DSL or dialects used inside compilers

Hello All,

I am interested in languages used inside compilers. Of course, for front-ends, there are lot of parser code generators (like ANTLR, bison, menhir, ...) and some more sophisticated ones (e.g. attribute grammar based).

Also, functional languages are not only used for their own compilers (eg ocaml being coded in ocaml) but also in other source code related tools like Frama-C (a C static analyzer framework coded in Ocaml).

And code generation also uses specialized formalism (e.g. GCC machine description) and all the BURG like tools.

And even GCC has a middle end lisp dialect (my MELT branch) designed for middle end transforamtion and static analysis.
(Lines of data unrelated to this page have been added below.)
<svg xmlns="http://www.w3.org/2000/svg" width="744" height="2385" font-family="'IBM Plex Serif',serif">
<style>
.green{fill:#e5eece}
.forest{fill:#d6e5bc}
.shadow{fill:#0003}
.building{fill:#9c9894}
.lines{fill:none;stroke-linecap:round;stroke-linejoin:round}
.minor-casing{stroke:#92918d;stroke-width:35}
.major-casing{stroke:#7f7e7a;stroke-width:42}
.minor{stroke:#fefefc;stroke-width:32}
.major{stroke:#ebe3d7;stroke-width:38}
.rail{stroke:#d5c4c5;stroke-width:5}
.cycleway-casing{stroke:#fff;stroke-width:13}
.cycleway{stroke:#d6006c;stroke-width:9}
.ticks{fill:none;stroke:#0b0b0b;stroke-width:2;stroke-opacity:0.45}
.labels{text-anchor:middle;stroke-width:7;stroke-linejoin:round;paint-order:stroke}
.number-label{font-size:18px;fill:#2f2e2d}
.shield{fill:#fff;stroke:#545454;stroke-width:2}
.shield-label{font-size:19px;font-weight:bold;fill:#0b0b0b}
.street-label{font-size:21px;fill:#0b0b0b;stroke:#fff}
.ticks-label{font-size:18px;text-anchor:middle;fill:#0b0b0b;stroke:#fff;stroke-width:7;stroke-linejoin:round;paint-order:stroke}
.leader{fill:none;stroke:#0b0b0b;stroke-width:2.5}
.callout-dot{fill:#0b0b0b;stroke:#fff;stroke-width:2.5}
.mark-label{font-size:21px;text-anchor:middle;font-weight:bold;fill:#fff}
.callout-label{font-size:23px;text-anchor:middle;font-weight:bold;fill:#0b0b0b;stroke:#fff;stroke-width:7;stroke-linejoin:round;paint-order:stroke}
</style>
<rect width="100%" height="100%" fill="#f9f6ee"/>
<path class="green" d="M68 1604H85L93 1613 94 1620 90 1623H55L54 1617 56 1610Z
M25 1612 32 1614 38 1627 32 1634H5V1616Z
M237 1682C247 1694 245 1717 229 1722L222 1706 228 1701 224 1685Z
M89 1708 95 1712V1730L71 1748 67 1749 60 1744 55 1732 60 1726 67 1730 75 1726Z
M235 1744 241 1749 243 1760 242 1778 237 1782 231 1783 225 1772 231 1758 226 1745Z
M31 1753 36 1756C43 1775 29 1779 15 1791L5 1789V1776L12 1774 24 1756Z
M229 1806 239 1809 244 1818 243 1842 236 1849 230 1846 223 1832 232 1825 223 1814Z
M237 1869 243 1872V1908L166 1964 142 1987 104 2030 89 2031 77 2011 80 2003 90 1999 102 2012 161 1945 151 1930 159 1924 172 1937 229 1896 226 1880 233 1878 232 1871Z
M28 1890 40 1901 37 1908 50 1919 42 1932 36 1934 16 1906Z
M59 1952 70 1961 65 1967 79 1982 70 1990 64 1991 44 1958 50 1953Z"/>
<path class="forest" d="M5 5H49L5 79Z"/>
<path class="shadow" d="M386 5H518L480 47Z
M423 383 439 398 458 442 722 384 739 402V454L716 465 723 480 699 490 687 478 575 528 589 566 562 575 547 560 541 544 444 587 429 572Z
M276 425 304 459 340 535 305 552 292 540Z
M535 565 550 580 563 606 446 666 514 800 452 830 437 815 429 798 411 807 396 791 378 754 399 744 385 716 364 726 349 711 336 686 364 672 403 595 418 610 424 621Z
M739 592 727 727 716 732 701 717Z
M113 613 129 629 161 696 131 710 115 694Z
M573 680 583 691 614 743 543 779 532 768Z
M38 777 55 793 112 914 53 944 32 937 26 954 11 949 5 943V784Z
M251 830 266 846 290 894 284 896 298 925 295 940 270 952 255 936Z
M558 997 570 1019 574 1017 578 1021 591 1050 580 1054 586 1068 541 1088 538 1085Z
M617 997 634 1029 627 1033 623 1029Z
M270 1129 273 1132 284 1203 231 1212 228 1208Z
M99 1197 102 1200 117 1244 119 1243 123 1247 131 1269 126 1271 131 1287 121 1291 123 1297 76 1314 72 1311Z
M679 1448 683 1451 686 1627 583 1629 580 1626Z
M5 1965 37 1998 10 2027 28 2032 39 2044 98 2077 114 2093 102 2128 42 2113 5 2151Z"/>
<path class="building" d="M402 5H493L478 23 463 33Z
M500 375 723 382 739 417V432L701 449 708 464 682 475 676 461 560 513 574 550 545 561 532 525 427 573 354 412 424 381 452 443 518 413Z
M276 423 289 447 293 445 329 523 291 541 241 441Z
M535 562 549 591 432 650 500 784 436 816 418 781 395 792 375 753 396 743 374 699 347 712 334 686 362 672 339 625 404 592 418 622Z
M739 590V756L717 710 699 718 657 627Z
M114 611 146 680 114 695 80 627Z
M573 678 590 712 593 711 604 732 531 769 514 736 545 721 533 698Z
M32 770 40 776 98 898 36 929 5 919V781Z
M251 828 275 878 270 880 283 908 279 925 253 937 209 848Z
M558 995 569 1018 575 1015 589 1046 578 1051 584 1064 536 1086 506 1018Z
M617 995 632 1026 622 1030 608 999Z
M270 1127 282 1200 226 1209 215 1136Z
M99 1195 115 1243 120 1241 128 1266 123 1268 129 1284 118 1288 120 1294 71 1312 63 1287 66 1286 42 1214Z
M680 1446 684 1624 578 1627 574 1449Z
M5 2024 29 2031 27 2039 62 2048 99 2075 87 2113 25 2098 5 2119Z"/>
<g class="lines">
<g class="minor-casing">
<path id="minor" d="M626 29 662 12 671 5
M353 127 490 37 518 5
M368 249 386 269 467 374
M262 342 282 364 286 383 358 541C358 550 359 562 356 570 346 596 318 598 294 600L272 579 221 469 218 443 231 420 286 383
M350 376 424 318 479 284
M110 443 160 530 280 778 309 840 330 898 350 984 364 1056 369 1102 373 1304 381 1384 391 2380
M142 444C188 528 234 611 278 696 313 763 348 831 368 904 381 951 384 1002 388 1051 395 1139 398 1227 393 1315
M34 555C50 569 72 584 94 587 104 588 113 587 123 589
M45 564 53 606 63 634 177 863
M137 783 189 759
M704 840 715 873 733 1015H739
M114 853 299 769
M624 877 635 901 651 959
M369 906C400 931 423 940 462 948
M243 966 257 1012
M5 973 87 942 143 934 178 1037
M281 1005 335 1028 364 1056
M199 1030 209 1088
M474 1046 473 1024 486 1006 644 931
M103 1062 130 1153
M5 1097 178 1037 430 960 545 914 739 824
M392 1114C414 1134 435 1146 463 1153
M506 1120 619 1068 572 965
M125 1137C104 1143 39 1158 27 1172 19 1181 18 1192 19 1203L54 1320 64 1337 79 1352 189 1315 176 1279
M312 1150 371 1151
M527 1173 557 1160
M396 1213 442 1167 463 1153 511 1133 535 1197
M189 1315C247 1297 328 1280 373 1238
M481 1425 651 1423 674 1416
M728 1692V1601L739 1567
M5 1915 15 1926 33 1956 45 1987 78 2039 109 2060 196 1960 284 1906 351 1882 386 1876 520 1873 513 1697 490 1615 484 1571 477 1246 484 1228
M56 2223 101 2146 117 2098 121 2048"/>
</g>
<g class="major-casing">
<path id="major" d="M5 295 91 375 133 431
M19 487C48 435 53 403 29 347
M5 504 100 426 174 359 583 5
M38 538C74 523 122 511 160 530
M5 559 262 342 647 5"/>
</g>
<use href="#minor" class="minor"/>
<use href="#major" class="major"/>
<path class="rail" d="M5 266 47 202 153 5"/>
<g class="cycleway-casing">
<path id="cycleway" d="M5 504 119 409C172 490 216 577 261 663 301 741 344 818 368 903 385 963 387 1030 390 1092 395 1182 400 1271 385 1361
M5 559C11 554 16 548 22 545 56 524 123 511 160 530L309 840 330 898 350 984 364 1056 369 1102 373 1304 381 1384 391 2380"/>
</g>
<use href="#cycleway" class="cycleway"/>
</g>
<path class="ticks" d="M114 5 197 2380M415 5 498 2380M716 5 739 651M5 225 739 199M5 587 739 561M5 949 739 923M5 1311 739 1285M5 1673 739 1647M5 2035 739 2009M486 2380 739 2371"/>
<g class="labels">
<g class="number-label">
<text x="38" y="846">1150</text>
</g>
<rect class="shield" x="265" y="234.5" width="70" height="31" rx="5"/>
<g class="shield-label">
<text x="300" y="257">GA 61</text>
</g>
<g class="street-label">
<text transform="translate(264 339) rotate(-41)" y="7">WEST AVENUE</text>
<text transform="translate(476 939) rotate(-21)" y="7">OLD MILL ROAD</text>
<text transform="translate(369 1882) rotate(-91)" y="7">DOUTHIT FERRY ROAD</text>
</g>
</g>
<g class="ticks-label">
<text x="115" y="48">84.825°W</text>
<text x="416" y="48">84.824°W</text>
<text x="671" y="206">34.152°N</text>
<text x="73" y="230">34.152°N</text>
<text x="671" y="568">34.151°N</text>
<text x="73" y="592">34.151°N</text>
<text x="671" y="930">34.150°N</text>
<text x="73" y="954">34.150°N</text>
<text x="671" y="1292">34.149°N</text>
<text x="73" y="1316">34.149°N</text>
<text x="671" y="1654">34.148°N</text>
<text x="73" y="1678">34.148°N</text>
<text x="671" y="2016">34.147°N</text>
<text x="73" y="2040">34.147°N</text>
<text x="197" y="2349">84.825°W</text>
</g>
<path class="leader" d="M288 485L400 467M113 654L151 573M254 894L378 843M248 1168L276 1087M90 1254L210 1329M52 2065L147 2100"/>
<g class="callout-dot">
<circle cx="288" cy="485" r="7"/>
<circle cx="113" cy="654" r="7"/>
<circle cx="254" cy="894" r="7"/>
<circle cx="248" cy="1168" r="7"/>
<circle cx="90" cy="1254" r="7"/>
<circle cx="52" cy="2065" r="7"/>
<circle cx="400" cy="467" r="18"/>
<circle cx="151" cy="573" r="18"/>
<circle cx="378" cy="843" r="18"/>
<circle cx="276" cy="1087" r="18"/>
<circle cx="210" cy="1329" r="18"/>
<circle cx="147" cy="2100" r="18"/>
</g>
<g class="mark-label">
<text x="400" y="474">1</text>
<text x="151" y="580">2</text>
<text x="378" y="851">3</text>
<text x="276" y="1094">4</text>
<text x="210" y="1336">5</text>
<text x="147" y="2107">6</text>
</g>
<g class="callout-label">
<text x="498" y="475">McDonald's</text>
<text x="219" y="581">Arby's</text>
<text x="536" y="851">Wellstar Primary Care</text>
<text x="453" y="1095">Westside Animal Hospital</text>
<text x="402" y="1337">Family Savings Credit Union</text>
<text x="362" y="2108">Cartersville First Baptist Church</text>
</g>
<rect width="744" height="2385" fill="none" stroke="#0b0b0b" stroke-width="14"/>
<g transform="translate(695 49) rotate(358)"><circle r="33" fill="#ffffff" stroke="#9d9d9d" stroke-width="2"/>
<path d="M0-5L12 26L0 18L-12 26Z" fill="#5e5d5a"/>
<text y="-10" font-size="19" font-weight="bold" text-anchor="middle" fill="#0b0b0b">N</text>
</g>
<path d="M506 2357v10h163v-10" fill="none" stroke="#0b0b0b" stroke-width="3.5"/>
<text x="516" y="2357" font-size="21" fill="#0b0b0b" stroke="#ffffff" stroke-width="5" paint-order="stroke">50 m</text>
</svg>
But there have surely been many other dialects or DSL used inside compilers. Any hints?

Regards.

Comment viewing options

Select your preferred way to display the comments and click "Save settings" to activate your changes.

Gimple/Generic

A question of my own: what is the status of MELT? (How does it compare to Gimple/Generic? Do you produce Generic from it?)

MELT & Gimple/Generic

MELT is able to handle GIMPLE tuples, in the sense that some MELT code mentionning gimple (eg gcc/melt/ana-base.bysl) is translated into C.

But MELT is a translator to C; it is not a gcc front-end. The generated C code is expected to be compiled (by your C compiler which usually is gcc, but could be your system C compiler) into a dynamicly loadable library. Generating C means that MELT can work (e.g. when gcc is a cross compiler) even on systems whose C compiler is not gcc.

I played with in-compiler DSLs a bit

I found it quite useful to have a rule propagation DSL inside a compiler. Prolog (or something similar) is good as well, but performance is not acceptable in general. I'm using Prolog interpreter and autogenerated Prolog programs for quick and easy implementations of type systems (like Hindley&Milner), and a simple rule propagation DSL for tagging AST nodes with trivial but useful facts. DSL itself looks like this:

    ( (returns Cn Cx) (conscell Cx Orig) -> (conscell Cn Orig) )
    ( (binds Vn Cn) (conscell Cn Orig) -> (consvar Vn Orig) )
    ( (varrefs Tn Va) (consvar Va Orig)
      -> (conscell Tn Orig) )
    ( (conscell Tn Orig) -> (deconode Tn) )

The code above tracks variables and AST nodes where they're bound to a result of a constructor application, and another set of similar rules is used to unroll deconstructors, so a static supercompiler can get rid of temporary constructions, and things like map or fold over a map result are optimised properly.

Another DSL I'm using is an abstract flat representation of a code, which provides variable liveness information for register scheduling and other similar things. The advantage of this approach is that some algorithms can be invariant to source and target languages, operating only on a generic intermediate abstract DSL.

This is an amusing question.

This is an amusing question. Do you have a particular reason for asking it, or just curiosity?

What is so funny about

What is so funny about asking the initial question?

WAG

I'd assume there is a common interest in DSL's.

But then the pater familias of LtU has been known to find humor in arid climes before. :-)

I meant amusing as in

I meant amusing as in "providing pleasure", hence "interesting", not as in "funny". Sorry if I offended you.

soory for the misunderstanding

Please accept my apologies for misundertanding your comments.

(I was asking my initial question while writing a grant proposal)

And yes, I am interested in compilation, DSLs, meta programming, and more generally meta knowledge based systems (but have too few occcasions to really work on that last item).

One place I worked at used

One place I worked at used velocity for some things, but I wasn't too happy with it (unfortunately, I didn't record my thoughts, and haven't had much success with other systems). I also did some source-to-source stuff and ssa conversion with antlr 3 for javascript awhile back, and that wasn't too fun either (tree rewrite grammars were still being added at that point, they've probably matured since then). Ocamllex/yacc is fast and safe, but doing typed stages is verbose.

As another data point, we experimented with doing our compilers course @ berkeley in python -- I had very few basic programming questions that semester. This included some parsing, type checking, and a few source transformation / translation assignments. We're a Java school (!) with a diverse student body.

ROSE compiler

ROSE

Is one of the more sophisticated AST manipulation languages I've seen, it uses the EDG compiler front-end to compile ansi c++. It allows for nearly arbitrary re-writing of the AST during compilation. I'm also starting to work in this area I call these languages DSTL's, Domain Specific Transformation Languages. I see them as higher-level specific-purpose transformation languages that use more general languages like ROSE or MELT.